Acrylics also have some sort possible advantages in the seals of large tank. Glass is always glued and thats the weak point, but with acrylic you can either melt pieces together or adhere them with something chemically similar to the sides or you can even wrap one piece all the way around a tank and have only 1 seam in 4 sides. So, in theory, you can make a big tank less likely to leak. 

Having cleaned up the mess from busted 20s and 29s, I have no desire to deal with a larger spill. The bigger the tank, the more important "leaklessness" becomes. 

However those tiny little all-in-one "acrylic" aquariums have a rep for leaking a lot more than 5 or 10 gallon glass tanks. Probably just "made in China" syndrome. Poor quality control + a long way to be shipped in non-climate controlled containers just isn't good for plastic. 
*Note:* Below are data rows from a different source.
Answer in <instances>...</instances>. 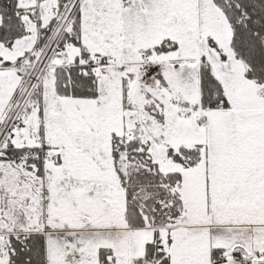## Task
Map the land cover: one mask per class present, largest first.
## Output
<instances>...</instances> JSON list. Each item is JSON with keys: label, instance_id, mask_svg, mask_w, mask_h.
Wrapping results in <instances>:
<instances>
[{"label": "snow or ice", "instance_id": "1", "mask_svg": "<svg viewBox=\"0 0 264 264\" xmlns=\"http://www.w3.org/2000/svg\"><path fill=\"white\" fill-rule=\"evenodd\" d=\"M0 264H264V0H0Z\"/></svg>", "mask_w": 264, "mask_h": 264}]
</instances>
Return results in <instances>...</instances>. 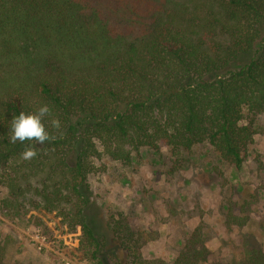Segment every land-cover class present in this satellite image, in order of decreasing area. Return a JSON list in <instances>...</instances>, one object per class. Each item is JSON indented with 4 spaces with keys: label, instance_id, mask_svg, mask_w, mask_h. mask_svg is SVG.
<instances>
[{
    "label": "trees",
    "instance_id": "trees-1",
    "mask_svg": "<svg viewBox=\"0 0 264 264\" xmlns=\"http://www.w3.org/2000/svg\"><path fill=\"white\" fill-rule=\"evenodd\" d=\"M45 104L56 139L11 143L12 118ZM257 116L264 0H0V186L79 225L93 264L142 262L127 225H110L106 243L85 217L102 155L128 164L141 148L207 143L240 167ZM28 144L37 156L25 161ZM197 241L174 264H197ZM243 264H264V250L247 251Z\"/></svg>",
    "mask_w": 264,
    "mask_h": 264
},
{
    "label": "rangeland",
    "instance_id": "rangeland-1",
    "mask_svg": "<svg viewBox=\"0 0 264 264\" xmlns=\"http://www.w3.org/2000/svg\"><path fill=\"white\" fill-rule=\"evenodd\" d=\"M253 129L240 167L207 143L141 148L128 164L102 155L103 169L88 176L85 192L84 214L96 238L109 243L110 225H127L139 241L141 264H174L194 236L197 264H243L247 251L264 250L263 116ZM32 195L14 202L0 186V264H93L80 226L34 205ZM106 264L116 262L107 257Z\"/></svg>",
    "mask_w": 264,
    "mask_h": 264
},
{
    "label": "clouds",
    "instance_id": "clouds-1",
    "mask_svg": "<svg viewBox=\"0 0 264 264\" xmlns=\"http://www.w3.org/2000/svg\"><path fill=\"white\" fill-rule=\"evenodd\" d=\"M52 115L48 105L40 106L35 112L24 113L20 112L18 116H14L10 126V142L15 144L19 141L24 144L25 141H35L40 145L46 142H51L56 139V136L50 133L44 124V118ZM52 129L58 130L61 126L58 118L50 120ZM37 156V152L33 145H24L21 152V158L25 161L31 160Z\"/></svg>",
    "mask_w": 264,
    "mask_h": 264
}]
</instances>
Once you get up to about 90 gallons, I think good quality, acrylic tanks are worth a serious look. They are a lot more money, but you won't need 20 people to move the tank. For the 1-20 gallon range, get a glass tank and put the money you save into a better filter.


----------



## toddnbecka (Jun 30, 2006)

I couldn't say for certain, but I have a difficult time imagining any pleco biting chunks out of acrylic. Maybe scratching it a little rasping away at the algae...


----------



## TU55LER (Jul 15, 2012)

Acrylic is clearer than glass, it weighs 50% less than glass, it insulates 20% better than glass, and it is 17 times stronger than glass.


----------



## Plantlet (Jun 27, 2012)

Acrylic is 17x stronger. It also allows more light to pass through which makes it more see through.


----------



## emc7 (Jul 23, 2005)

But it can yellow over time and scratches can make it hazier and less transparent. It isn't as stiff as glass, and can bow in response to humidity changes and isn't as heat resistant as glass. So IMO, glass is superior for lids under lights and over tanks.
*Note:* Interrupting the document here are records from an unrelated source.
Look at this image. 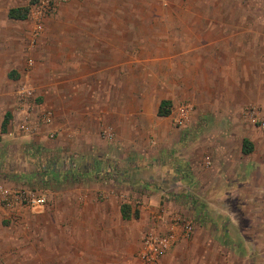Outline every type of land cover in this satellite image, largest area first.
I'll return each mask as SVG.
<instances>
[{"label":"rangeland","instance_id":"rangeland-1","mask_svg":"<svg viewBox=\"0 0 264 264\" xmlns=\"http://www.w3.org/2000/svg\"><path fill=\"white\" fill-rule=\"evenodd\" d=\"M187 2L190 8L184 5ZM25 4H29L26 19L7 16L10 7ZM47 6L49 10L42 18V30L33 40L31 30L35 21L32 16L36 10ZM194 11L199 33L209 38L224 36L227 38L226 46L232 44L226 36L243 33L240 43L249 54L247 58L244 55V66H239L236 72H202L199 86L194 83L196 94L170 106L171 110H177L183 104L190 106L188 119L179 125L171 117H159L156 111L162 97L161 90L167 86L165 76L170 75L164 72L165 62L168 64L170 59L167 53L177 46L176 36L181 27L177 18L184 13L191 17ZM56 18H61V21L56 22ZM65 18H73L74 28H80L81 32L90 29L100 34H115L116 38L121 36L123 53L118 57L122 61L121 72L115 74L107 70L103 76V73H98L97 65L92 63L79 70L73 66H62L57 72L58 68L51 65L56 69L52 71L42 64L44 59L53 60L44 56L48 49L44 35L70 31L71 25ZM0 53H4L0 56V93L3 94L0 117L10 112L12 116L5 132H16L11 143L4 145L0 141V185L13 191L42 195L46 200L44 206L36 208L18 201L0 200V264L102 262L94 257L73 255V252L87 253L88 246L82 245L81 234L60 231L66 226L62 209L64 198L74 193L79 202L83 200V194L86 200L92 198L89 195L99 198L103 189L98 186H107L111 180L122 183L125 178L135 184L130 191L138 196L131 198L129 195L128 199L136 208L142 204L138 198L145 189L158 193L159 204L156 202L158 207L155 210L146 208V225L133 219L123 222L131 230V240L126 251L117 254L116 250L111 264H136L133 255L142 236L150 230L160 229L165 222L177 216L193 222V234L179 240L162 256L159 264H264V218L257 198L264 195V135H257L252 152L238 159L244 163L258 162L263 168H252V173L250 170L243 179V187H239L236 181L242 180L235 177V185L227 188L229 195L220 200V208L224 207L222 211L212 205L214 195L211 192L215 187L209 185L210 167L198 168V178L191 171V165L196 162H212L208 150L201 154L196 152L198 144L209 139L210 132L227 127L234 147L238 146L243 132L249 129L261 132L252 119L264 113V0H65L54 5H49L47 0H0ZM130 55L135 57L130 58ZM129 59H136L137 64L130 65ZM201 59L208 60L207 57ZM88 70L89 73L83 72ZM85 74L88 75L86 79ZM113 74L122 81L121 101L118 103L116 100L110 105L107 101L109 110L103 118V106L97 98L103 91L98 88L99 82L108 77L112 79ZM130 84L133 89L128 88ZM187 84L193 85L190 80ZM55 88L65 96L62 98V110L69 116L63 132L76 128L81 131L83 127L96 132V137L91 139L94 151L81 154L84 157L78 161L80 168L83 171L84 167H90L93 163L90 160L97 157L101 163L111 166V175L102 172L96 180L77 177V182L71 184L70 176L61 180L40 172L51 161L56 172H69L71 162L77 161L60 146L35 143L29 138L34 133L55 142L56 133L49 135L51 131L60 132L51 127L54 123L50 94ZM191 97L206 104L213 113L217 108L224 110L226 115L219 120H214L211 114L195 119L199 106ZM49 112L51 122H44V116ZM22 122H38L40 126L25 132L19 129ZM116 132L121 137L116 138ZM128 132H132L133 146L138 148L141 156L147 158L149 152H158L148 162L151 168L154 166L151 169L153 173L151 177L148 173L141 177L143 184L135 177L140 164L135 169V166L119 159L120 156L105 155V151L114 148L115 142L117 147L127 148ZM27 136L28 140L24 139ZM170 146L173 148L165 151ZM142 167L147 169L145 162ZM67 179L69 181L66 182ZM87 183L98 186L90 192ZM147 183L152 186L145 188ZM235 188H243V200L237 199ZM123 199L126 198L123 196Z\"/></svg>","mask_w":264,"mask_h":264},{"label":"crops","instance_id":"crops-1","mask_svg":"<svg viewBox=\"0 0 264 264\" xmlns=\"http://www.w3.org/2000/svg\"><path fill=\"white\" fill-rule=\"evenodd\" d=\"M184 5L187 7L190 4L187 2ZM192 14L193 16L190 17L189 15H186L184 13V15H186L187 17L184 15H179L177 18L178 24L179 26H181L176 36L177 46L176 49L167 53V56L170 59L168 61V64L165 62L166 68L164 69V72L170 75H168L167 77L165 76L164 80L166 81L167 86H163L161 90L162 97L160 98L158 105L162 99H167L170 101L171 105H176L180 103L183 98L186 99L189 98L187 96H194L196 94V85L194 86V83L198 84L199 86V82L202 81V72L217 73L219 70L226 72H236L239 66H244V55L246 58L248 57V50H244L243 44L240 43L243 39V33L236 32L226 36L229 37V40H231L232 42V44L229 46L233 47L228 48L229 46L225 45L227 38H225L224 36H221L220 38L216 36L214 38H209V36L199 33L196 11H194ZM55 21L59 23V21H61V18H56ZM65 21L69 23V25H71L70 31L62 34H49L48 36H46L48 34L46 33V35H44V37L46 38H43V40H46L48 42V49L45 51L46 54H44V56L47 55L49 57H52L53 60L44 59L42 64L48 66V69L52 71H56V69H52L51 65L54 68H58L57 72L58 70H61L60 68H62V66H73L79 70L80 67H83L84 65L88 66L89 63H92V65H97L98 73H103V76L107 74V70L110 73L115 72V74L121 72L122 61L118 58L123 53L122 47L120 45L121 36L118 35L116 38V35L114 33V35L111 36V34L91 32L90 29H88L86 32H81L80 28H74L76 23L74 22L73 18H65ZM168 38H170L169 34ZM130 51H128L129 54L131 53ZM3 54L1 55L0 53V56L2 57ZM40 54H42V52H40ZM132 56L133 58L135 57V55H130V58H132ZM203 57H207L208 60L205 59V61H203V59H201ZM219 57H221L220 59H222L221 62H219L218 60ZM106 58L111 59H107L106 61ZM210 58L212 60H209ZM128 63L130 65H136L137 61L136 59H129ZM147 64H150V62H147ZM223 66H225L226 68H222ZM150 67H152V64ZM89 71L90 70L83 72L89 73ZM115 74H113L114 77L112 79H109L108 77L99 82L101 86L99 85L98 88L103 89V91L99 92L97 98L98 102L103 106L101 114L103 118L105 117V113L107 112V110H109V108H106V104H108L107 101H109V105L112 102L115 103L116 100L118 101V103L121 101L122 81L121 79H118V77L116 78ZM83 76L85 79L88 78L87 74ZM187 80H190L193 85L187 84ZM128 88L133 89L132 84H130ZM55 89L56 90H53L52 93L50 92L52 99L50 101V109L53 112L54 123V125H52L51 127H53L55 131L56 129L60 131L54 132L57 136L55 142L47 139L43 135H36L34 133L30 134L29 138L32 142L35 143H42L43 145L51 144L53 146L56 145V147L60 146L67 153L73 155V157L77 159V161L73 160L71 162L72 167L70 171H72V173L70 175V178H72L73 180L71 184L77 182V177V179L84 178V176H86V178L93 177L95 178L94 180H96L97 176L102 172L109 173L108 175H111V173H113V171H111L112 168H110L111 166L107 163H101L97 157L96 159L95 157L91 160L89 159L90 161H93L90 167H84L83 171L82 168H80L82 166H80V163L78 161L80 158L84 157L81 154H90L94 151V146L91 142V139L96 137V132H90L89 129H85L84 127L81 131L80 129L78 130L76 128L70 132H63L66 129L64 127H66L68 124L69 116L68 112H66L65 114L62 110V104L64 101L62 98L65 96L59 91V88ZM110 89H112L113 91L111 92ZM2 95L3 94L0 93L1 104L3 99ZM191 98L192 101L199 106V109L194 115L195 119H197L198 116L206 118V115L211 114L214 120H219L221 119L220 117L226 115V112L224 110H219L217 108H215L216 112L213 113L206 107V104H203L199 101L196 102V99H193V97ZM175 112L176 110H171L170 107L169 115L159 117H171V119H173ZM228 113L232 114V112ZM98 118H100V116ZM2 119L3 116L0 117V121H2ZM254 126L258 128L256 125ZM259 131L261 132H258L255 129H249L247 130V132H243V134H241V138L237 147H234L230 143L231 140L229 137L231 135L227 127L225 129H217L214 132H210V134H208L209 139L207 141H204L203 143L198 144L199 146H197L198 148L196 152L201 154V152H205L208 150V152L212 155V162L207 161L205 162V164H201L202 161L200 163L196 162V164H193V166L191 165V171H193L194 176L198 178V168H203V166L210 167L211 180L209 182V185H211V188L215 187V190L211 192L214 195L211 200L212 205L213 207H215V209L219 211H222L224 209V207L220 208V200L226 198L229 195V191L227 188L230 185H235L233 183L236 180L235 177L242 180L236 181L238 182L237 185L239 184V187H243V185L245 184L243 179H246V175L250 172V170L252 173V168L256 170H258L259 167L263 168L261 164V166H259L258 162L250 163L246 161L244 163L238 160L243 155L246 156L249 154H244L241 151L242 139L247 138L254 145L255 137L257 135H264V132H262L261 129H259ZM14 133L16 132H0L1 143H4V145L7 143H11L12 138H14L12 136L14 135ZM131 134L132 132H128L127 141L125 142L127 148L117 147V142H115L116 145L114 144V148L111 151H105V155L110 154V157L120 156L118 157L119 159L127 161V165L129 166L130 164L135 166V169L138 167V164H140L139 168L137 169V174L135 175L134 172V175L137 179H140L139 181L141 182V184H143L141 177L146 175L145 173H148L149 177H151L153 173V170L151 169L154 168V166H152L151 168L148 162L153 159L154 153L158 152H149L147 158H144L139 154L138 148L133 146L135 142ZM68 136L70 138L65 139ZM115 137L119 138L121 137V134L119 132H116ZM78 138L83 139V141L85 142H79ZM24 139L28 140V136L27 138L24 137ZM172 148L173 147L170 146L166 148L165 151L171 150ZM188 148H186L185 150H188ZM233 153L234 157L232 156ZM187 156L188 155H186L185 157ZM144 162L147 169L145 167H142V164ZM148 168H150V170ZM114 177L117 178L116 176ZM57 179H60V177ZM151 179H149L148 181L150 182ZM67 181L69 180L67 179L66 182ZM87 184L90 185V187L88 188L90 192H92L94 186H98V184L92 185L93 183ZM149 184L147 183L146 185H144L145 188L152 186ZM234 187H232V189H234ZM98 188L103 189V195L99 198H97L95 195H89L92 196L93 199L89 197V199L86 200V195L83 194V200L79 202L77 200V194L75 193L69 194L64 198V205L62 209H64L65 213L64 219L66 221V226L65 229L61 228L60 231L81 234L80 239L82 241V245L88 246L87 253L84 252L82 254H79L73 252V255H85L98 258L102 261L98 262V264H111L110 262L112 256L114 253H116V250L118 251L117 254H119V252L122 250L126 251V246H128L131 240V230L126 228V226L123 225V222L133 219L142 224H145L147 217L146 208H157L158 206L156 205L159 204L157 202L159 197L157 192L145 189V193H143L141 197L138 198V200H140L142 204L136 208L134 204H131L128 199L129 195H132L131 198H136L138 196L136 195V192L134 193V191H130V188H135V184L132 183V181L128 182V179L126 178L122 183H119L118 180H111L110 183L107 184V186H98ZM242 189L243 188L236 189L238 193V200L244 199ZM123 196L127 200L123 199ZM257 198L261 206L260 208L263 210L262 217L264 218V195H262L261 197L258 196ZM122 201L125 202L123 203ZM156 202L158 204H156ZM122 204H127L130 208L131 213L137 211L138 216L131 217L128 220L123 219L120 209ZM64 219L62 223L64 222ZM246 247L248 248V245H246ZM138 249L139 246L136 248L133 255V259L136 264H140L137 257ZM83 251L84 250H82V252Z\"/></svg>","mask_w":264,"mask_h":264},{"label":"built area","instance_id":"built-area-1","mask_svg":"<svg viewBox=\"0 0 264 264\" xmlns=\"http://www.w3.org/2000/svg\"><path fill=\"white\" fill-rule=\"evenodd\" d=\"M59 1L65 0H47L49 5ZM48 5V4H47ZM49 7L38 9L34 12L35 24L31 30V37L34 40L42 30V18L45 15ZM26 91L29 90L26 88ZM25 91V93H26ZM24 98V97H23ZM190 106L183 104L179 106L173 116V121L179 125H183L189 116ZM50 112L45 115L44 122H51ZM254 124L264 131V113L253 116ZM40 126L38 122L26 123L22 122L19 125V129L25 132H30L37 129ZM54 134V131L50 132V136ZM0 200L6 201H18L24 203L30 208H36L44 206L46 200L42 195H35L27 191H13L5 186L0 185ZM194 224L191 220H186L180 217H173L171 221L165 222L163 227L158 230H150L145 233L140 241L138 249V260L140 264H159L160 259L169 250H171L179 240H185L193 234Z\"/></svg>","mask_w":264,"mask_h":264},{"label":"trees","instance_id":"trees-1","mask_svg":"<svg viewBox=\"0 0 264 264\" xmlns=\"http://www.w3.org/2000/svg\"><path fill=\"white\" fill-rule=\"evenodd\" d=\"M31 3V2H29ZM28 11H29V4L25 5V6H18V7H11L8 9L7 11V16L11 19H26L27 15H28ZM170 101L167 99H162L158 105L157 108V115L158 116H167L170 113ZM11 113L10 112H5V114L3 115V119L1 121V125H0V131L1 132H5L6 131V127L7 124L11 118ZM253 150V144L250 140H248L247 138H243L242 139V145H241V151L244 154H248L250 152H252ZM51 164H54V162L51 161ZM51 164L44 166L45 168H43V170H41L40 172H42L45 175H48L51 178L57 179L60 177V179H66L67 177H69L72 173V171L69 172H56L54 169L55 165L51 166ZM46 171V172H44ZM79 174V173H78ZM75 175V174H73ZM74 177V176H73ZM121 215L123 219H130L131 217H137L138 216V212L135 211L133 213H131L130 208L127 204H122L121 207Z\"/></svg>","mask_w":264,"mask_h":264}]
</instances>
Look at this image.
btw, This thread is 2 years old. Still good info.


----------



## lohachata (Jan 27, 2006)

i have glass tanks that are 50-60 years old.and while there may be a little scratching on the panels they still look pretty clear...
you will never see that with an acrylic tank.


----------



## thebsuguy (Jul 14, 2012)

acrylic tanks:
Pros: They allow more light to pass through, thus making a clearer, brighter looking tank.
Cons: They scratch up much easier.

normal glass tanks
Pros: cheaper, more available, still make great tank. No need for acrylic unless you are fish crazy and got the dime.
Cons: They shatter lol


----------



## OhYesItsMe (Oct 1, 2011)

I like glass for my tanks accually my glass on my 55 bows a little bit (like half an inch) but its ok. Who/how shatters a fish tank? Glass is the way to go for me.


----------



## lohachata (Jan 27, 2006)

a glass tank you can fix...but not an acrylic..


----------